→ Recorded information:
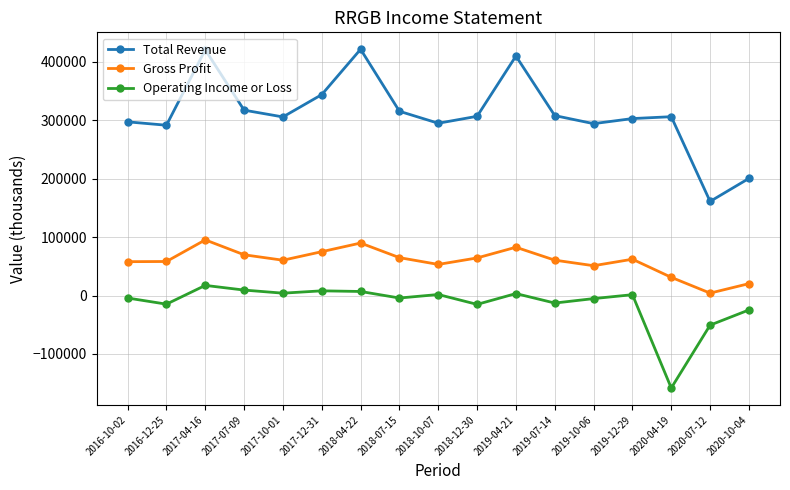

What is the difference between the maximum and minimum values in the Gross Profit series?

91100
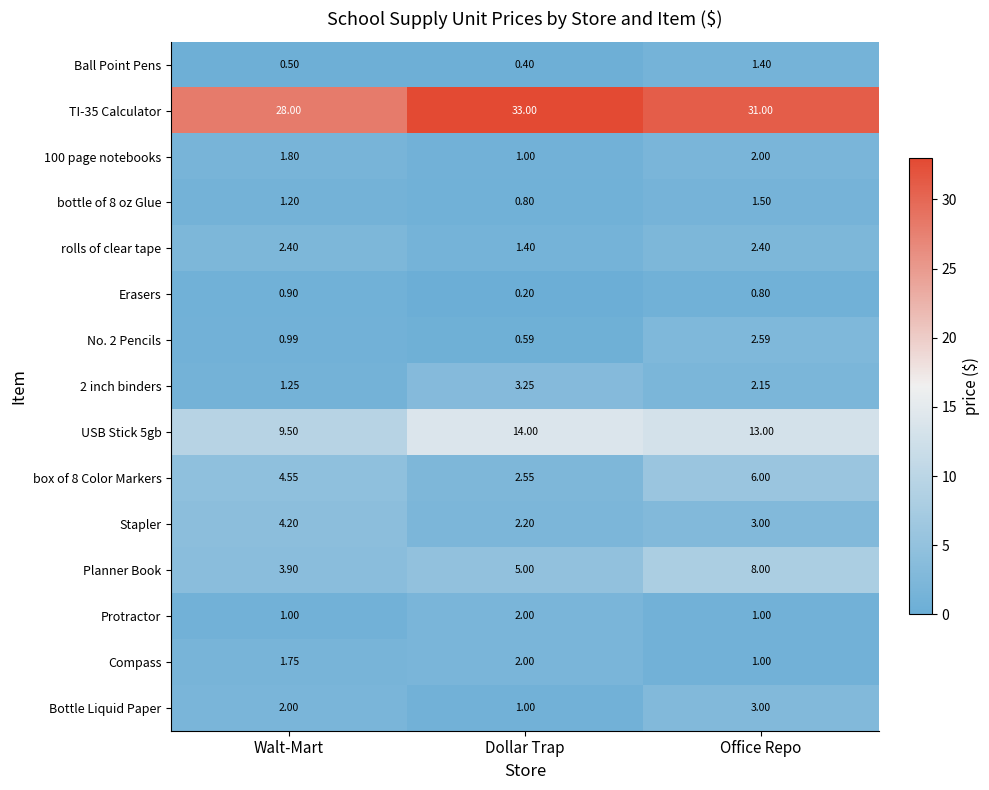

Which label corresponds to the largest value in the chart?

Dollar Trap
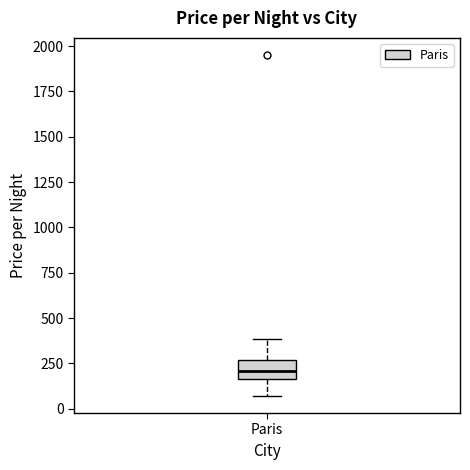

Transcribe this box plot: give where the median line is, the range the box spans, and where the two whiskers end, as read against the y-axis. The values are not printed on the chart, so give them approximately, as read against the axis.

median 200, box 150 to 250, whiskers 50 to 400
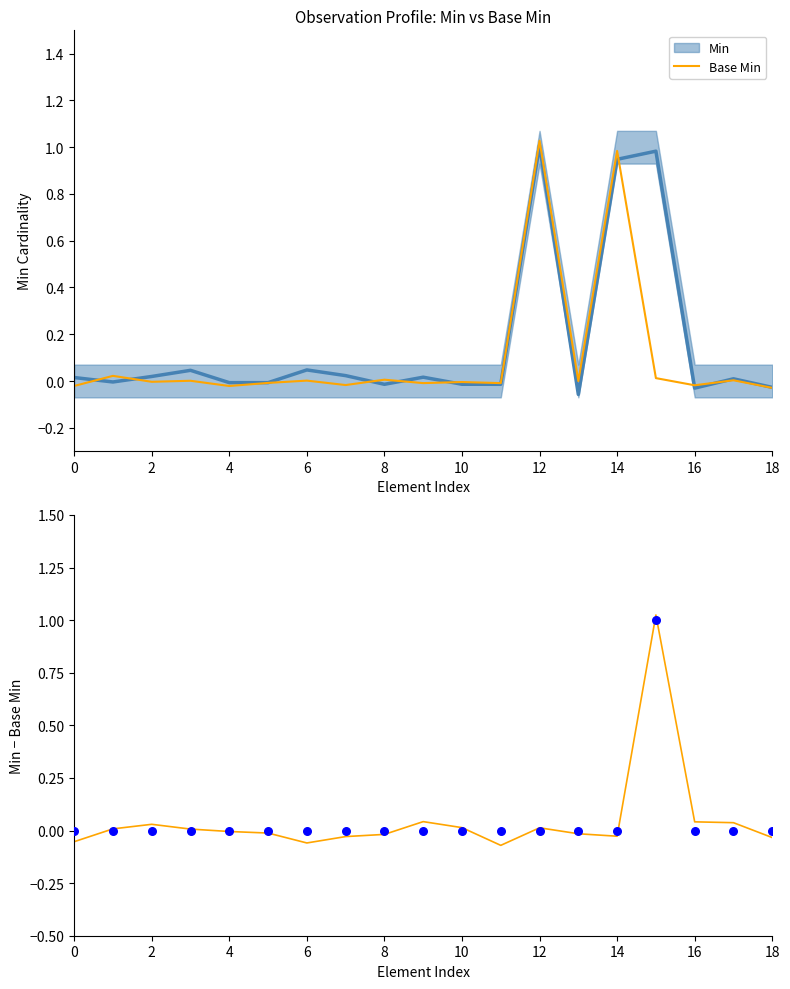

Which series has the largest Y range (max minus min)?

Min − Base Min (noisy)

→ How to complete this task:
Update the entries above so that every "largest" becomes "greatest", keep everything else unchanged, and leave the pictures out.

→ Task solution:
What is the difference between the maximum and minimum values in the Gross Profit series?

91100

Which label corresponds to the greatest value in the chart?

Dollar Trap

Transcribe this box plot: give where the median line is, the range the box spans, and where the two whiskers end, as read against the y-axis. The values are not printed on the chart, so give them approximately, as read against the axis.

median 200, box 150 to 250, whiskers 50 to 400

Which series has the greatest Y range (max minus min)?

Min − Base Min (noisy)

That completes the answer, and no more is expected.